>> Start SELECTED EXCERPT

2 F.3d 1158
UNITED STATES of America, Plaintiff-Appellee,
Juan MARTINEZ-GUZMAN, Defendant-Appellant.
United States Court of Appeals, Ninth Circuit.
Argued and Submitted May 6, 1993.
Decided Aug. 13, 1993.
NOTICE: Ninth Circuit Rule 36-3 provides that dispositions other than opinions or orders designated for publication are not precedential and should not be cited except when relevant under the doctrines of law of the case, res judicata, or collateral estoppel.
Before PREGERSON and KLEINFELD, Circuit Judges, and INGRAM*, District Judge.
In December 1991, a federal grand jury returned a superceding indictment that charged Martinez-Guzman with having committed certain crimes. Count 1 charged Martinez-Guzman with conspiracy (a) to distribute cocaine, (b) to possess with intent to distribute cocaine, (c) to employ a juvenile to distribute cocaine, and (d) to maintain a place to distribute cocaine. Counts 7 through 9 charged Martinez-Guzman with three substantive counts of distribution of cocaine. In February 1992, a jury convicted Martinez-Guzman of the conspiracy count and two of the substantive distribution counts, but acquitted him of the substantive distribution charge in Count 9. In April 1992, the district court sentenced Martinez-Guzman to 121 months' imprisonment. Martinez-Guzman timely appeals. Martinez-Guzman contends that the district court erred by (1) calculating his sentence based upon the quantity of cocaine involved in Count 9, the distribution count for which he was acquitted, (2) calculating his sentence based upon conduct not sufficiently related to the conspiracy, (3) calculating his sentence based upon drugs seized in a search of someone else's car, and (4) denying his motion for a judgment of acquittal. We have jurisdiction under 28 U.S.C. Sec. 1291 and 18 U.S.C. Sec. 3742. We reverse and remand in part, and affirm in part.
A. Inclusion of Cocaine from Count 9, on which Martinez-Guzman was Acquitted
We first consider whether the district court erred by including in its guideline calculation the quantity of cocaine involved in Count 9, on which Martinez-Guzman was acquitted. This question is an issue of law, which we review de novo. United States v. Blaize, 959 F.2d 850, 851 (9th Cir.), cert. denied, 112 S.Ct. 2954 (1992).
Martinez-Guzman argues that, under our decision in United States v. Brady, 928 F.2d 844 (9th Cir.1991), the district court erred by improperly including the cocaine quantity involved in Count 9 in the sentencing calculation. The government asserts that the jury did not make findings of fact inconsistent with the district court's sentencing calculation; therefore, Brady is inapplicable.

>> End SELECTED EXCERPT
>> Start ROWS

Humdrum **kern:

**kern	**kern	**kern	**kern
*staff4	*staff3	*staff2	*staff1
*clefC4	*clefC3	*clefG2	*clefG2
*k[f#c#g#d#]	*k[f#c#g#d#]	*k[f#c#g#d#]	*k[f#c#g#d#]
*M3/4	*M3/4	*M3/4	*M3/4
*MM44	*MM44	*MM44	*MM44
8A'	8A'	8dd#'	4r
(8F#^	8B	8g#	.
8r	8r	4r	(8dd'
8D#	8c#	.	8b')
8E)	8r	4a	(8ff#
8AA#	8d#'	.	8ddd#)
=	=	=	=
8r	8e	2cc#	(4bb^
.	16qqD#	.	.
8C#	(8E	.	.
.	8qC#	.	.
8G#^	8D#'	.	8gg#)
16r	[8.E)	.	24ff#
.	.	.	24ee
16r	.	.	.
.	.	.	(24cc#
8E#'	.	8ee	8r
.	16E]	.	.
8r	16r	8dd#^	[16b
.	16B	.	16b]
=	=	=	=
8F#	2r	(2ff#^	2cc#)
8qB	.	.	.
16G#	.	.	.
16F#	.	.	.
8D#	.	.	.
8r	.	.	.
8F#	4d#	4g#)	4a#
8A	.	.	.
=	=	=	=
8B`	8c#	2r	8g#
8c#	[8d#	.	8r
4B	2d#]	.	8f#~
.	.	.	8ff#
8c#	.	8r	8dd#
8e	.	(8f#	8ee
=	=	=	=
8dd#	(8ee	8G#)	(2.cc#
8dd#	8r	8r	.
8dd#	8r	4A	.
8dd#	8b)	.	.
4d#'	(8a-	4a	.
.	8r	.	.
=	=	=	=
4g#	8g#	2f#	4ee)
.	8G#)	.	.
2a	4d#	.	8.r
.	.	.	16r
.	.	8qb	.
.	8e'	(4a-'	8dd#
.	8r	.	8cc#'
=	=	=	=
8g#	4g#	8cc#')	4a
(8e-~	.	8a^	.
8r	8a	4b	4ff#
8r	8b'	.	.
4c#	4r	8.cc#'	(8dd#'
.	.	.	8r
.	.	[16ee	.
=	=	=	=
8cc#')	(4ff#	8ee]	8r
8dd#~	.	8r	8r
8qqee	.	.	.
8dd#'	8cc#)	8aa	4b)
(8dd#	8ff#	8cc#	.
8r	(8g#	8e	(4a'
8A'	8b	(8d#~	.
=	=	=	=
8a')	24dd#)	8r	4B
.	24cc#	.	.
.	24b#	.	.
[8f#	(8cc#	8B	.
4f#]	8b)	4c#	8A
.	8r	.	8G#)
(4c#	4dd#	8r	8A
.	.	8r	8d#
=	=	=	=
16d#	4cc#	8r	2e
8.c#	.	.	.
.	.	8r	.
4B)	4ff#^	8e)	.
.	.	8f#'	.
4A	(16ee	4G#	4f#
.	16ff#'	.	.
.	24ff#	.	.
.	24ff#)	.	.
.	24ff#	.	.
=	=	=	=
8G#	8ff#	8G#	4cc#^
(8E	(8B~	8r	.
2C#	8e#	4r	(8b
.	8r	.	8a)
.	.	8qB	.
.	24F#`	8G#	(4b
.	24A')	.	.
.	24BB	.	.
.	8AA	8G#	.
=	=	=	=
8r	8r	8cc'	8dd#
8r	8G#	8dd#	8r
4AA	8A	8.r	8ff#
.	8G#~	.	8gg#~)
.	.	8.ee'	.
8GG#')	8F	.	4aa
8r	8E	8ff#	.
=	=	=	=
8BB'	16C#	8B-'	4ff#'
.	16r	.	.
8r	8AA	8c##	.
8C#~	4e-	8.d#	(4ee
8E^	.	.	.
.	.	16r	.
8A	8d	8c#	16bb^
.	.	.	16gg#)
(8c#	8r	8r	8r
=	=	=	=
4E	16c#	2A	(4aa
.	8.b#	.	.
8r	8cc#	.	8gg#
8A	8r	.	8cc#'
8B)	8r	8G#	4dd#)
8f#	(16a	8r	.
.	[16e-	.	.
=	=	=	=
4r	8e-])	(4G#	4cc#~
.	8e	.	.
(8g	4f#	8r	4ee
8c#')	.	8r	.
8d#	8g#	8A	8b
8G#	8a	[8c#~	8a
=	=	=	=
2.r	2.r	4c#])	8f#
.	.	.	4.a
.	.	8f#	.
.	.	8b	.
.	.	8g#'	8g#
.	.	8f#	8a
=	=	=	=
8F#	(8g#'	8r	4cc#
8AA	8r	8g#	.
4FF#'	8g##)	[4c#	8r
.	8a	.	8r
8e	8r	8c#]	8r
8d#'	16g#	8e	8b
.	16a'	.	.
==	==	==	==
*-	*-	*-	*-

>> End ROWS

### [TASKS AND EXERCISES]
(A) In the court opinion, how many months of imprisonment did the district court impose on Martinez-Guzman?
(B) Transcribe, word for word, the part of the court opinion that opens with the words containing "2 F.3d 1158" and closes with "INGRAM*, District Judge.".

### [TASK RESPONSES]
(A) 121 months

(B)
2 F.3d 1158
UNITED STATES of America, Plaintiff-Appellee,
Juan MARTINEZ-GUZMAN, Defendant-Appellant.
United States Court of Appeals, Ninth Circuit.
Argued and Submitted May 6, 1993.
Decided Aug. 13, 1993.
NOTICE: Ninth Circuit Rule 36-3 provides that dispositions other than opinions or orders designated for publication are not precedential and should not be cited except when relevant under the doctrines of law of the case, res judicata, or collateral estoppel.
Before PREGERSON and KLEINFELD, Circuit Judges, and INGRAM*, District Judge.